[Electronics engineering source data]
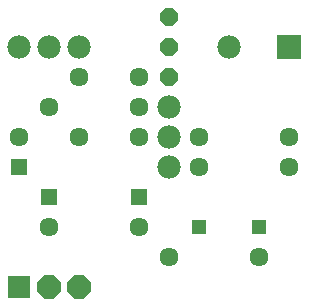
<source format=gbs>
G75*
%MOIN*%
%OFA0B0*%
%FSLAX25Y25*%
%IPPOS*%
%LPD*%
%AMOC8*
5,1,8,0,0,1.08239X$1,22.5*
%
%ADD10C,0.06343*%
%ADD11R,0.05556X0.05556*%
%ADD12R,0.08300X0.08300*%
%ADD13C,0.07800*%
%ADD14OC8,0.07800*%
%ADD15R,0.07800X0.07800*%
%ADD16OC8,0.05950*%
%ADD17R,0.04762X0.04762*%
D10*
X0068318Y0048886D03*
X0098318Y0048886D03*
X0108318Y0038886D03*
X0138318Y0038886D03*
X0148318Y0068886D03*
X0148318Y0078886D03*
X0118318Y0078886D03*
X0118318Y0068886D03*
X0098318Y0078886D03*
X0098318Y0088886D03*
X0098318Y0098886D03*
X0078318Y0098886D03*
X0068318Y0088886D03*
X0078318Y0078886D03*
X0058318Y0078886D03*
D11*
X0058318Y0068886D03*
X0068318Y0058886D03*
X0098318Y0058886D03*
D12*
X0148318Y0108886D03*
D13*
X0128318Y0108886D03*
X0108318Y0088886D03*
X0108318Y0078886D03*
X0108318Y0068886D03*
X0078318Y0108886D03*
X0068318Y0108886D03*
X0058318Y0108886D03*
D14*
X0068318Y0028886D03*
X0078318Y0028886D03*
D15*
X0058318Y0028886D03*
D16*
X0108318Y0098886D03*
X0108318Y0108886D03*
X0108318Y0118886D03*
D17*
X0118318Y0048886D03*
X0138318Y0048886D03*
M02*

</source>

▶ Required work
Retype the whole of the data verbatim. Skip every picture.

▶ Written reply
<source format=gbs>
G75*
%MOIN*%
%OFA0B0*%
%FSLAX25Y25*%
%IPPOS*%
%LPD*%
%AMOC8*
5,1,8,0,0,1.08239X$1,22.5*
%
%ADD10C,0.06343*%
%ADD11R,0.05556X0.05556*%
%ADD12R,0.08300X0.08300*%
%ADD13C,0.07800*%
%ADD14OC8,0.07800*%
%ADD15R,0.07800X0.07800*%
%ADD16OC8,0.05950*%
%ADD17R,0.04762X0.04762*%
D10*
X0068318Y0048886D03*
X0098318Y0048886D03*
X0108318Y0038886D03*
X0138318Y0038886D03*
X0148318Y0068886D03*
X0148318Y0078886D03*
X0118318Y0078886D03*
X0118318Y0068886D03*
X0098318Y0078886D03*
X0098318Y0088886D03*
X0098318Y0098886D03*
X0078318Y0098886D03*
X0068318Y0088886D03*
X0078318Y0078886D03*
X0058318Y0078886D03*
D11*
X0058318Y0068886D03*
X0068318Y0058886D03*
X0098318Y0058886D03*
D12*
X0148318Y0108886D03*
D13*
X0128318Y0108886D03*
X0108318Y0088886D03*
X0108318Y0078886D03*
X0108318Y0068886D03*
X0078318Y0108886D03*
X0068318Y0108886D03*
X0058318Y0108886D03*
D14*
X0068318Y0028886D03*
X0078318Y0028886D03*
D15*
X0058318Y0028886D03*
D16*
X0108318Y0098886D03*
X0108318Y0108886D03*
X0108318Y0118886D03*
D17*
X0118318Y0048886D03*
X0138318Y0048886D03*
M02*

</source>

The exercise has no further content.